This is part of an ETL Data Import
Step 1 [does a TRUNCATE and then] pulls a BCP file into an IMPORT table.
Step 2 does a row-by-row comparison of IMPORT table and STAGING table to find any rows that have a change in any column and then deleted the rows. Then an INSERT for any "non existent" rows (which also get current date/time in a LogTimestamp column). (Subsequent ETL SProc then processes "new since last time" rows
The SProc for Step 2 sometimes (maybe 30% of the time) takes a long time. That Sproc is one of many that do the same type of operation. There are about 4 or 5 SProcs that basically have very similar sized IMPORT and STAGING tables and also the number of "changed rows" is very similar. All were mechanically generated so should, to all intents and purposes, be identical. Its only the one SProc that is ever slow.

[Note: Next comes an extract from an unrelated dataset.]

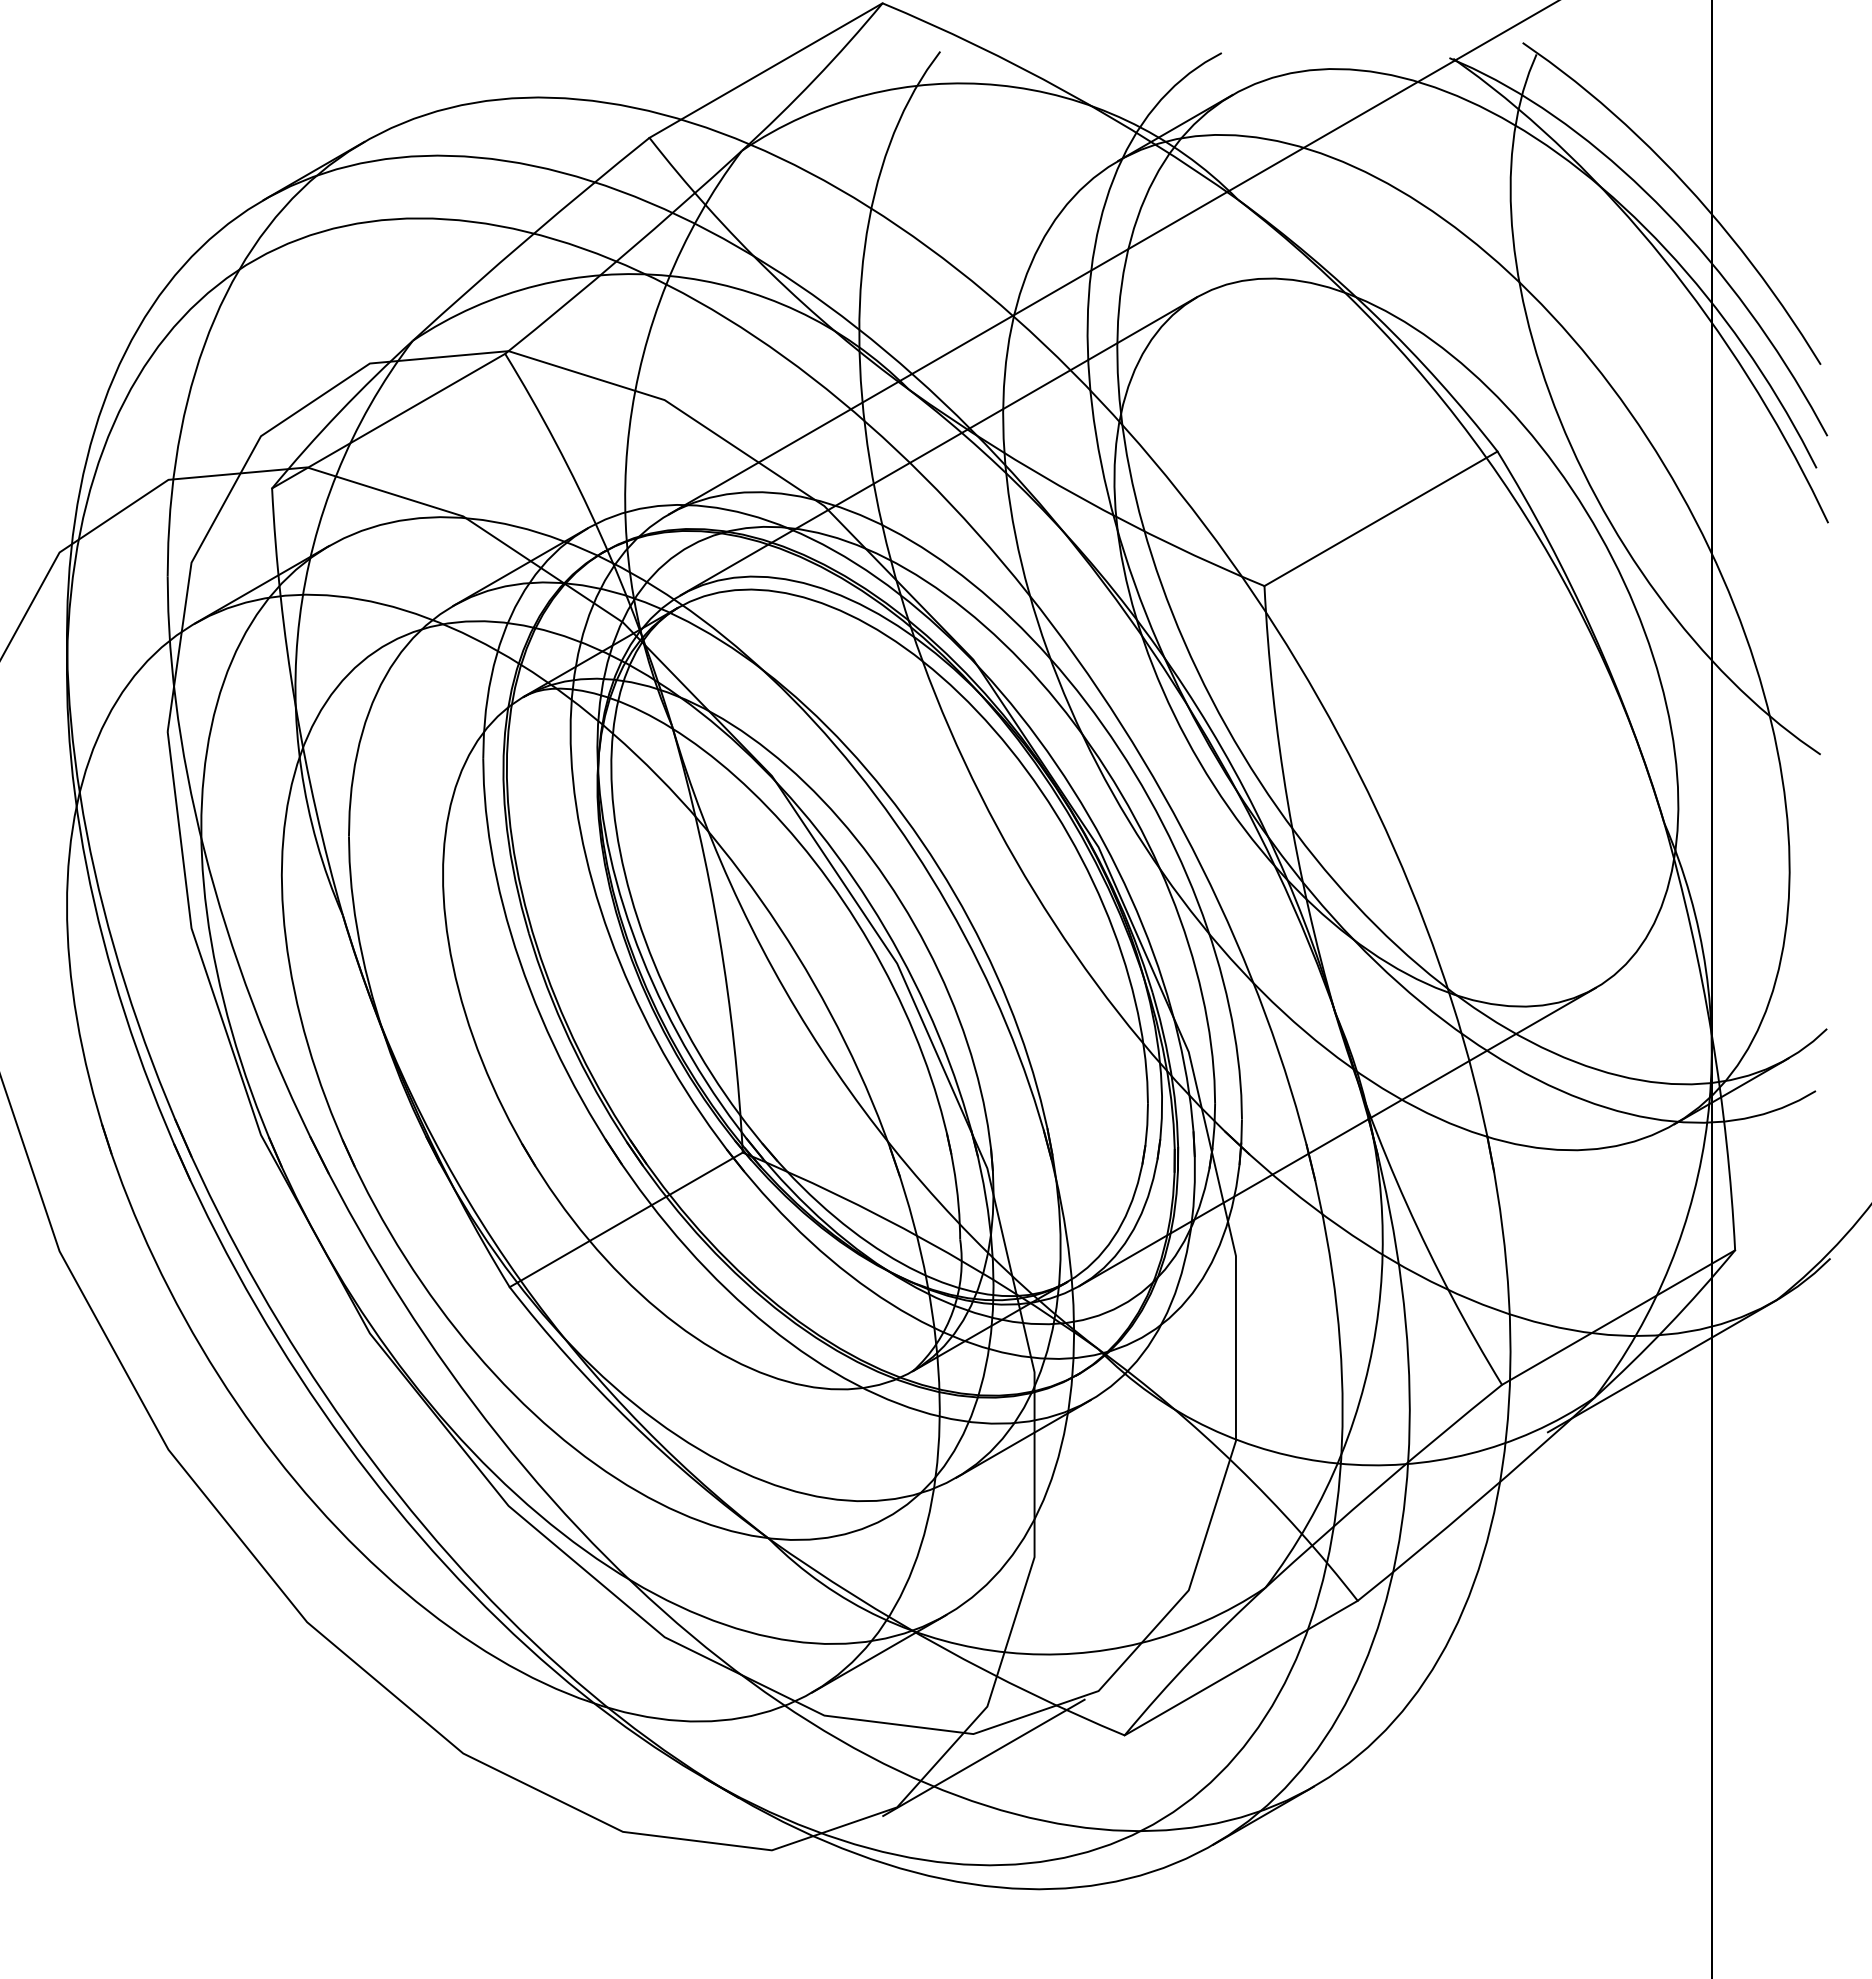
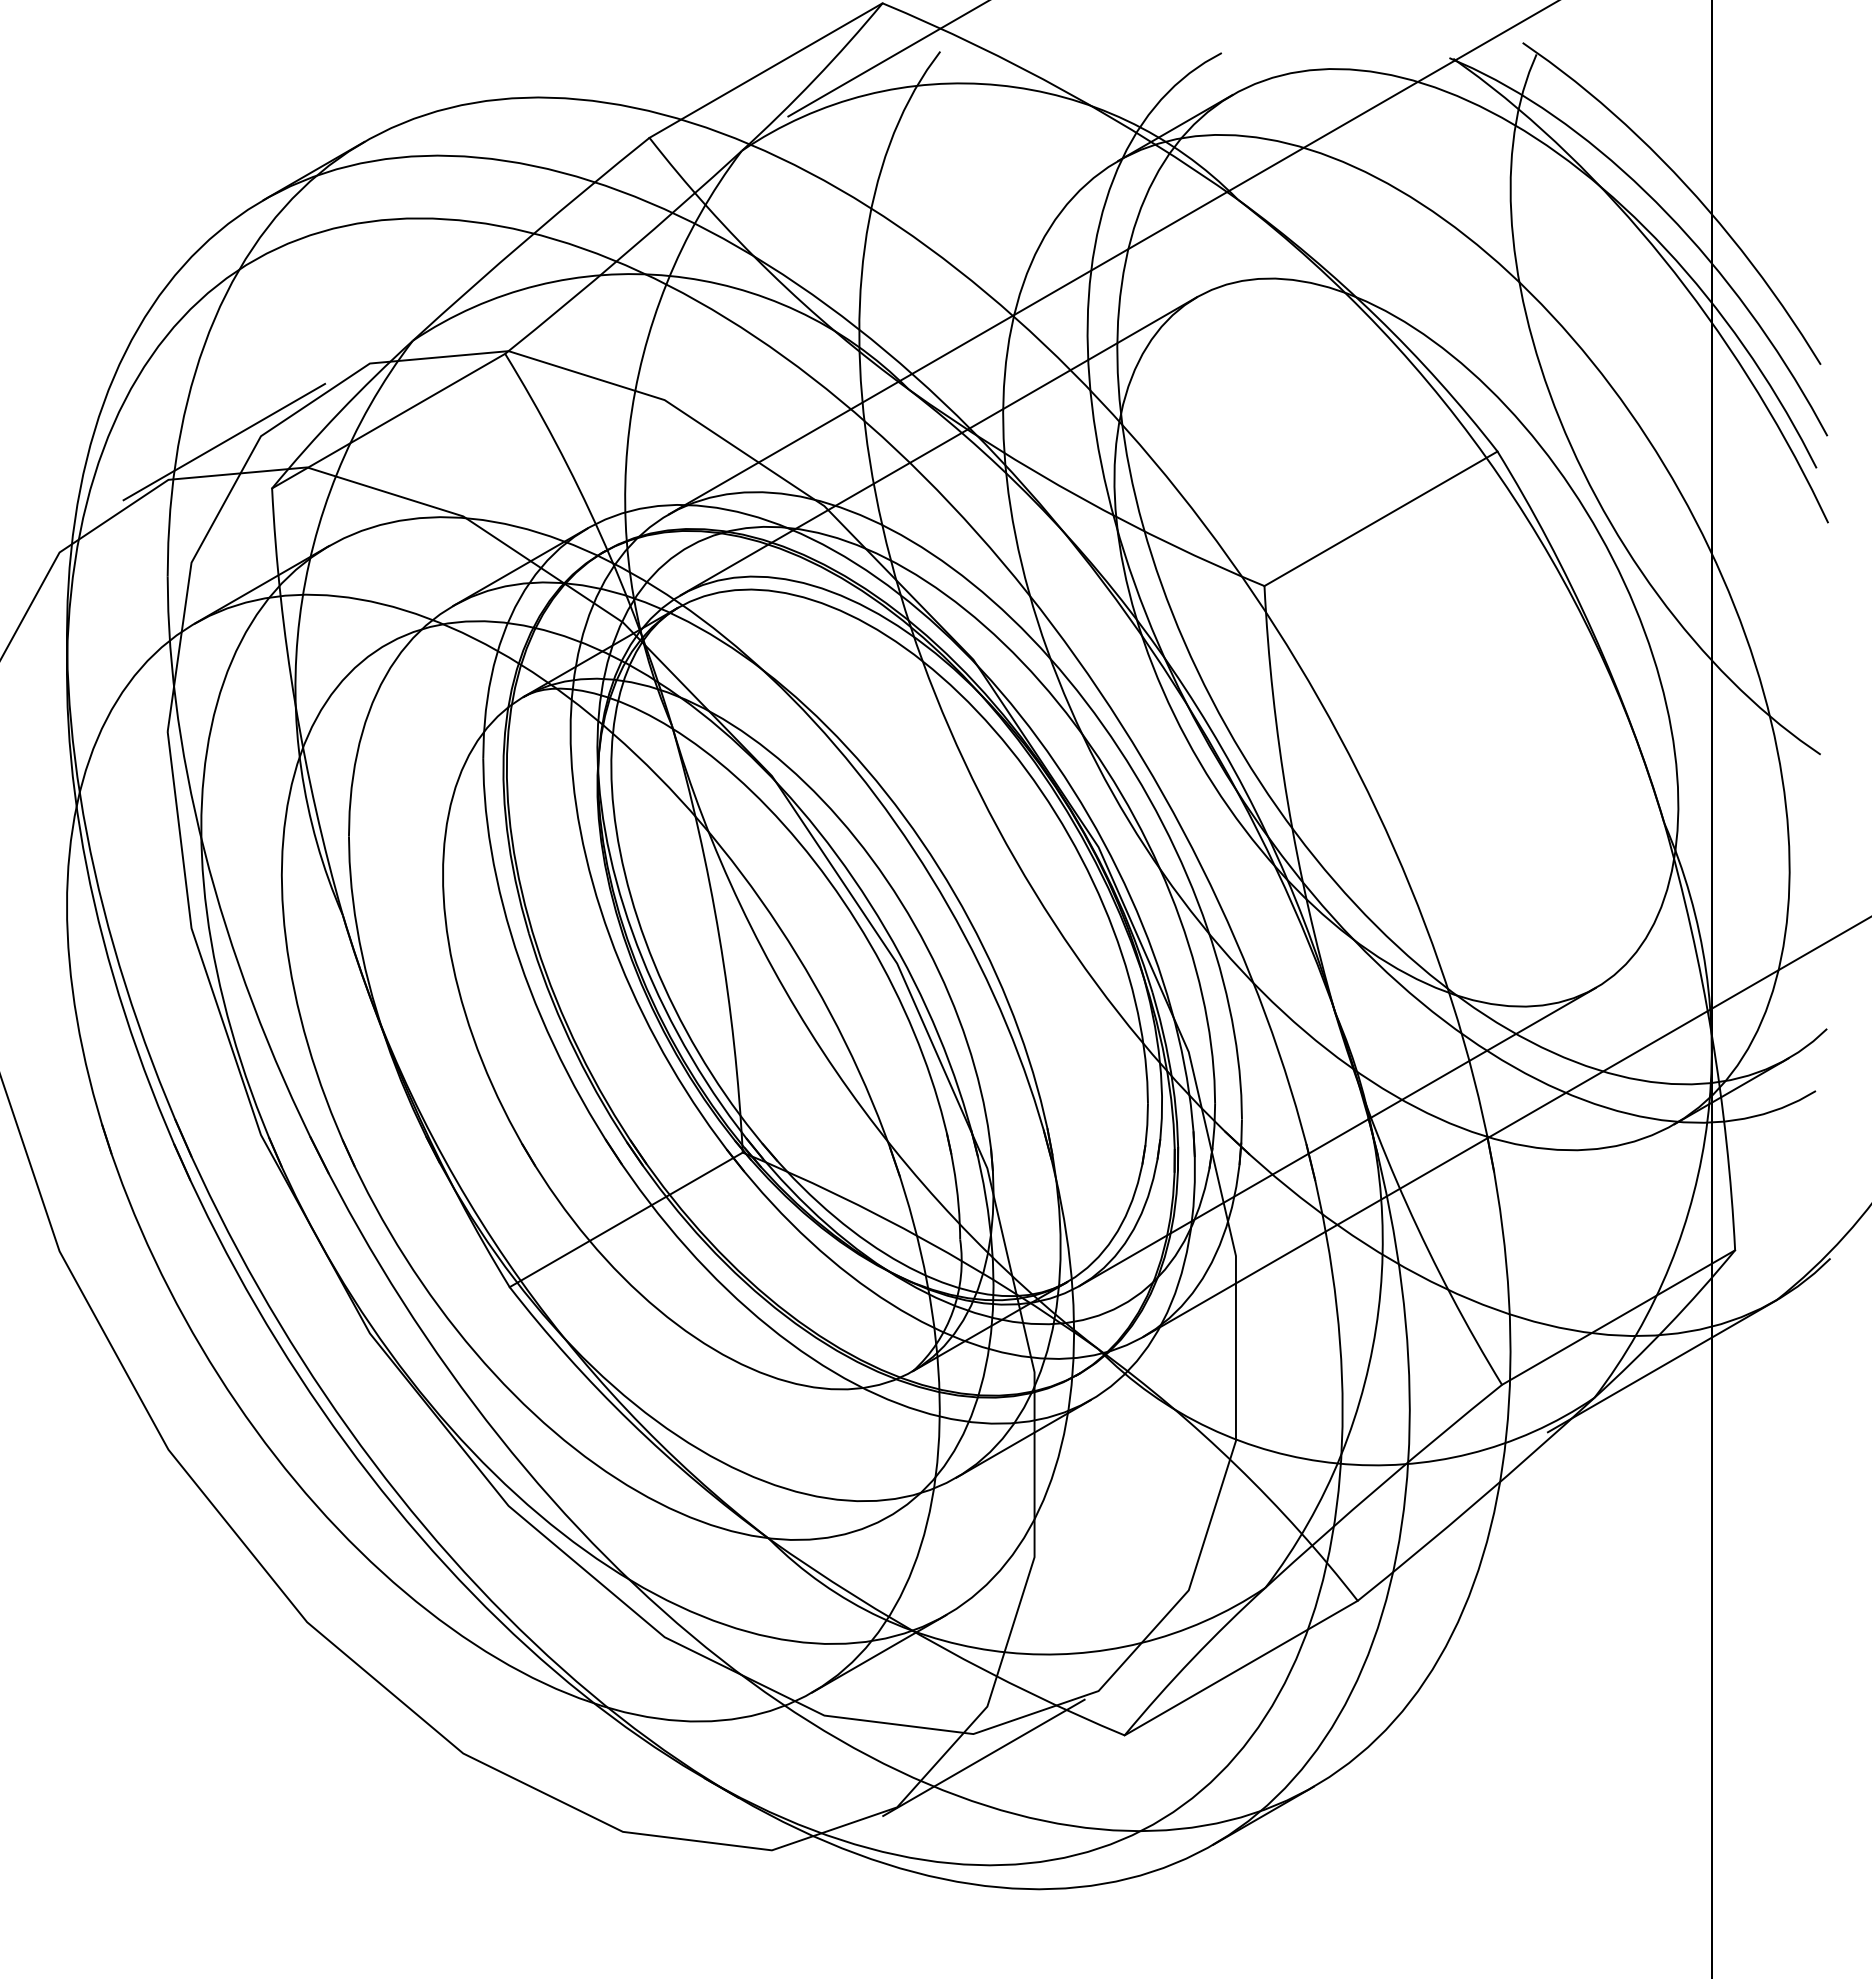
line at (887, 59): none -> present
line at (224, 441): none -> present
line at (1505, 1127): none -> present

Normal running of this SProc:
About 2,000,000 rows in the IMPORT table
Typically deletes 1000-2000 rows
Typically inserts 1000-5000 rows
On a good day 200 seconds, on a bad day 100,000 !! seconds. There is no "middle ground", either it takes a couple of minutes or it takes more than a day.
I changed the SProc to REORGANISE the indexes on IMPORT before it starts, and to REORGANISE on STAGING after it finishes (ready for next time, and so that downstream ETL have a better time )
Ran in the short time for three days and the last two nights has gone back to 100,000 seconds
Stupidly I forgot the add an Update Statistics after the INDEX REORG , so I'll add that - but can the IMPORT table get so badly out of shape from a TRUNCATE TABLE and then BCP in replacement data (and then REORG the indexes)?
None of the other, similar, processes that handle similar amounts of data has ever run slow, and I can't see that there is anything special about this one.
The process is:
INSERT all rows from IMPORT into ##TEMP
DELETE from ##TEMP any row that is same (all column comparison) as STAGING based on a PKEY JOIN
INSERT INTO STAGING from IMPORT where NOT EXISTS in STAGING
Apart from also freshening up the Stats I could also add a RECOMPILE to the SProc ... although the whole thing is just PKey (clustered) based
Only other thought I have had is to put some "elapsed" time logging in so I can then figure out which sub-query is the slow part.
But is there anything obvious that would explain the change from 200 seconds to 100,000 seconds runtime?
I wonder if something else is going on on the server at that time, its around 02:00, but it seems improbably that THIS Sproc is ALWAYS the slow one - a recurring server-load would be as likely to hit a different Sproc if there was a bit more data one night, and thus each Sproc ran a few seconds later / earlier than normal.